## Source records
■ ■ ■ ■ ■ ■ ■

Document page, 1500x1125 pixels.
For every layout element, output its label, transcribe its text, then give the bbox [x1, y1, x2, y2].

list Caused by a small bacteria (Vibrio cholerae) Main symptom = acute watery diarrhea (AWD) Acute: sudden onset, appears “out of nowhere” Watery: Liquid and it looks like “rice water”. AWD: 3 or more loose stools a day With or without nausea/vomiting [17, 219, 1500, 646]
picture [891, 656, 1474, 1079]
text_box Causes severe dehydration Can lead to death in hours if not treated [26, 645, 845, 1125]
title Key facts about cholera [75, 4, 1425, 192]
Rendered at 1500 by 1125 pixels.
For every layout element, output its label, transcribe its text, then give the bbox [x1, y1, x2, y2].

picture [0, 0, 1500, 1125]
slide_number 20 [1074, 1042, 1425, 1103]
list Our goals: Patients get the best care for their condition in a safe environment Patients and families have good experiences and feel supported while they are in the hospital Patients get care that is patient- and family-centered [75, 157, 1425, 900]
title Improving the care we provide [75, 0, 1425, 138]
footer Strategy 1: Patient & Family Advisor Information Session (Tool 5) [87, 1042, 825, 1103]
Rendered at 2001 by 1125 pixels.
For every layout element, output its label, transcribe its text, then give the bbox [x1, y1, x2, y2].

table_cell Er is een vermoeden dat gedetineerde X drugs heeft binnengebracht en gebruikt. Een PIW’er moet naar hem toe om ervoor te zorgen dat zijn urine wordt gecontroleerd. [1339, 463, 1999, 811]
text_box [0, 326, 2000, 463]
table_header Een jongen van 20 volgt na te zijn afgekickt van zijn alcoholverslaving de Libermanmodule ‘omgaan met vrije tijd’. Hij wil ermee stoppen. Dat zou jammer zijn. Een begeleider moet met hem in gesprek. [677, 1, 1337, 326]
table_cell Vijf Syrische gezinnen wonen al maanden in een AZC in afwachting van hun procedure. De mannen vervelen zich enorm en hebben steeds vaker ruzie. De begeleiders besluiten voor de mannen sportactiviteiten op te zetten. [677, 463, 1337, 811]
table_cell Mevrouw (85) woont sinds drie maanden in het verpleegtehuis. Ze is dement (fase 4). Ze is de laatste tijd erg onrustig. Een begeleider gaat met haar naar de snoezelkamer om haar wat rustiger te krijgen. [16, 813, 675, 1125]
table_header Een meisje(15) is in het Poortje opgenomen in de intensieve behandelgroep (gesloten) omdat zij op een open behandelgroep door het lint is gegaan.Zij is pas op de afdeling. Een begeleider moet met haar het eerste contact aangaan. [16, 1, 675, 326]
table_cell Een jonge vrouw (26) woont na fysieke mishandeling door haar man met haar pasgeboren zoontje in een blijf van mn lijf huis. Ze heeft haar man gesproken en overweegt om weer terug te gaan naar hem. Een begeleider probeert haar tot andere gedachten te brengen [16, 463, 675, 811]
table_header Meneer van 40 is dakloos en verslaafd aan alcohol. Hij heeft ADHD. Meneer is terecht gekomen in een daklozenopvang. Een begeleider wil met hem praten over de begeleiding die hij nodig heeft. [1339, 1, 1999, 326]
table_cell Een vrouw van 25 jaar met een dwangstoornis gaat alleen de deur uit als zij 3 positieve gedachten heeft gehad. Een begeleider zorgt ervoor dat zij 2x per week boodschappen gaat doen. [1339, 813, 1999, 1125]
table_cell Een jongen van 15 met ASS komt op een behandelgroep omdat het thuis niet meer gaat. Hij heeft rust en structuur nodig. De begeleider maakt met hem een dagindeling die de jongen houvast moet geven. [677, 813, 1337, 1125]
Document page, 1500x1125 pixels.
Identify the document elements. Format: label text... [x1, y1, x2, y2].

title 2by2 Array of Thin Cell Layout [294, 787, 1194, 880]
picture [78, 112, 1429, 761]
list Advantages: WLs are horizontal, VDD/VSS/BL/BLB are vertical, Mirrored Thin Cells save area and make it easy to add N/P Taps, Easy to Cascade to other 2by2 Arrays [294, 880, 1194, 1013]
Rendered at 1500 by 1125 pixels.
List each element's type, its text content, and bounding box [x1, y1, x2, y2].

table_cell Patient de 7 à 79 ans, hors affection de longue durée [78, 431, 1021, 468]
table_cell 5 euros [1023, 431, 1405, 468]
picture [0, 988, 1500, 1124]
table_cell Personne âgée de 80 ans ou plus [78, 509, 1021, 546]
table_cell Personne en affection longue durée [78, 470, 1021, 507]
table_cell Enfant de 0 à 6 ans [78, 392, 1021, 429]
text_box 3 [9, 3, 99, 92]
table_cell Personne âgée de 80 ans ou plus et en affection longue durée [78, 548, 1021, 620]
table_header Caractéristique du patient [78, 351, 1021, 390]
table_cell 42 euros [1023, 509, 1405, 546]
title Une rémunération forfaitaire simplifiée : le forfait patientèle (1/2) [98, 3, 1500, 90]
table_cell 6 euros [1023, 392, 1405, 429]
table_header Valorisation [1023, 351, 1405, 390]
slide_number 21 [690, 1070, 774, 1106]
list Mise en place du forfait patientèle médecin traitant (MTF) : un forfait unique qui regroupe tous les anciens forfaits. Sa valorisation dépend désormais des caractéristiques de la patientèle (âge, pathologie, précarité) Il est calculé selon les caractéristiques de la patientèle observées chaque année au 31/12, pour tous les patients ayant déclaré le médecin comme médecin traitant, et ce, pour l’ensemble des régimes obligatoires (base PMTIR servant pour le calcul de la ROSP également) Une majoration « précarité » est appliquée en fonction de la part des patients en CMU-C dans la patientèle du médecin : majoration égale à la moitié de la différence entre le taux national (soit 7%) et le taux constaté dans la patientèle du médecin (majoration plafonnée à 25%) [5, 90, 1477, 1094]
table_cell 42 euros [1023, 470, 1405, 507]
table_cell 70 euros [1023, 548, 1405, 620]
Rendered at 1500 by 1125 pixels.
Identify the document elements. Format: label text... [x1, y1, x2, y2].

■ ■ ■ ■ ■ ■ ■

## Directions for this task
Produce the records once again, exactly as they stand above.

## Solution to this task
Document page, 1500x1125 pixels.
For every layout element, output its label, transcribe its text, then give the bbox [x1, y1, x2, y2].

list Caused by a small bacteria (Vibrio cholerae) Main symptom = acute watery diarrhea (AWD) Acute: sudden onset, appears “out of nowhere” Watery: Liquid and it looks like “rice water”. AWD: 3 or more loose stools a day With or without nausea/vomiting [17, 219, 1500, 646]
picture [891, 656, 1474, 1079]
text_box Causes severe dehydration Can lead to death in hours if not treated [26, 645, 845, 1125]
title Key facts about cholera [75, 4, 1425, 192]
Rendered at 1500 by 1125 pixels.
For every layout element, output its label, transcribe its text, then give the bbox [x1, y1, x2, y2].

picture [0, 0, 1500, 1125]
slide_number 20 [1074, 1042, 1425, 1103]
list Our goals: Patients get the best care for their condition in a safe environment Patients and families have good experiences and feel supported while they are in the hospital Patients get care that is patient- and family-centered [75, 157, 1425, 900]
title Improving the care we provide [75, 0, 1425, 138]
footer Strategy 1: Patient & Family Advisor Information Session (Tool 5) [87, 1042, 825, 1103]
Rendered at 2001 by 1125 pixels.
For every layout element, output its label, transcribe its text, then give the bbox [x1, y1, x2, y2].

table_cell Er is een vermoeden dat gedetineerde X drugs heeft binnengebracht en gebruikt. Een PIW’er moet naar hem toe om ervoor te zorgen dat zijn urine wordt gecontroleerd. [1339, 463, 1999, 811]
text_box [0, 326, 2000, 463]
table_header Een jongen van 20 volgt na te zijn afgekickt van zijn alcoholverslaving de Libermanmodule ‘omgaan met vrije tijd’. Hij wil ermee stoppen. Dat zou jammer zijn. Een begeleider moet met hem in gesprek. [677, 1, 1337, 326]
table_cell Vijf Syrische gezinnen wonen al maanden in een AZC in afwachting van hun procedure. De mannen vervelen zich enorm en hebben steeds vaker ruzie. De begeleiders besluiten voor de mannen sportactiviteiten op te zetten. [677, 463, 1337, 811]
table_cell Mevrouw (85) woont sinds drie maanden in het verpleegtehuis. Ze is dement (fase 4). Ze is de laatste tijd erg onrustig. Een begeleider gaat met haar naar de snoezelkamer om haar wat rustiger te krijgen. [16, 813, 675, 1125]
table_header Een meisje(15) is in het Poortje opgenomen in de intensieve behandelgroep (gesloten) omdat zij op een open behandelgroep door het lint is gegaan.Zij is pas op de afdeling. Een begeleider moet met haar het eerste contact aangaan. [16, 1, 675, 326]
table_cell Een jonge vrouw (26) woont na fysieke mishandeling door haar man met haar pasgeboren zoontje in een blijf van mn lijf huis. Ze heeft haar man gesproken en overweegt om weer terug te gaan naar hem. Een begeleider probeert haar tot andere gedachten te brengen [16, 463, 675, 811]
table_header Meneer van 40 is dakloos en verslaafd aan alcohol. Hij heeft ADHD. Meneer is terecht gekomen in een daklozenopvang. Een begeleider wil met hem praten over de begeleiding die hij nodig heeft. [1339, 1, 1999, 326]
table_cell Een vrouw van 25 jaar met een dwangstoornis gaat alleen de deur uit als zij 3 positieve gedachten heeft gehad. Een begeleider zorgt ervoor dat zij 2x per week boodschappen gaat doen. [1339, 813, 1999, 1125]
table_cell Een jongen van 15 met ASS komt op een behandelgroep omdat het thuis niet meer gaat. Hij heeft rust en structuur nodig. De begeleider maakt met hem een dagindeling die de jongen houvast moet geven. [677, 813, 1337, 1125]
Document page, 1500x1125 pixels.
Identify the document elements. Format: label text... [x1, y1, x2, y2].

title 2by2 Array of Thin Cell Layout [294, 787, 1194, 880]
picture [78, 112, 1429, 761]
list Advantages: WLs are horizontal, VDD/VSS/BL/BLB are vertical, Mirrored Thin Cells save area and make it easy to add N/P Taps, Easy to Cascade to other 2by2 Arrays [294, 880, 1194, 1013]
Rendered at 1500 by 1125 pixels.
List each element's type, its text content, and bounding box [x1, y1, x2, y2].

table_cell Patient de 7 à 79 ans, hors affection de longue durée [78, 431, 1021, 468]
table_cell 5 euros [1023, 431, 1405, 468]
picture [0, 988, 1500, 1124]
table_cell Personne âgée de 80 ans ou plus [78, 509, 1021, 546]
table_cell Personne en affection longue durée [78, 470, 1021, 507]
table_cell Enfant de 0 à 6 ans [78, 392, 1021, 429]
text_box 3 [9, 3, 99, 92]
table_cell Personne âgée de 80 ans ou plus et en affection longue durée [78, 548, 1021, 620]
table_header Caractéristique du patient [78, 351, 1021, 390]
table_cell 42 euros [1023, 509, 1405, 546]
title Une rémunération forfaitaire simplifiée : le forfait patientèle (1/2) [98, 3, 1500, 90]
table_cell 6 euros [1023, 392, 1405, 429]
table_header Valorisation [1023, 351, 1405, 390]
slide_number 21 [690, 1070, 774, 1106]
list Mise en place du forfait patientèle médecin traitant (MTF) : un forfait unique qui regroupe tous les anciens forfaits. Sa valorisation dépend désormais des caractéristiques de la patientèle (âge, pathologie, précarité) Il est calculé selon les caractéristiques de la patientèle observées chaque année au 31/12, pour tous les patients ayant déclaré le médecin comme médecin traitant, et ce, pour l’ensemble des régimes obligatoires (base PMTIR servant pour le calcul de la ROSP également) Une majoration « précarité » est appliquée en fonction de la part des patients en CMU-C dans la patientèle du médecin : majoration égale à la moitié de la différence entre le taux national (soit 7%) et le taux constaté dans la patientèle du médecin (majoration plafonnée à 25%) [5, 90, 1477, 1094]
table_cell 42 euros [1023, 470, 1405, 507]
table_cell 70 euros [1023, 548, 1405, 620]
Rendered at 1500 by 1125 pixels.
Identify the document elements. Format: label text... [x1, y1, x2, y2].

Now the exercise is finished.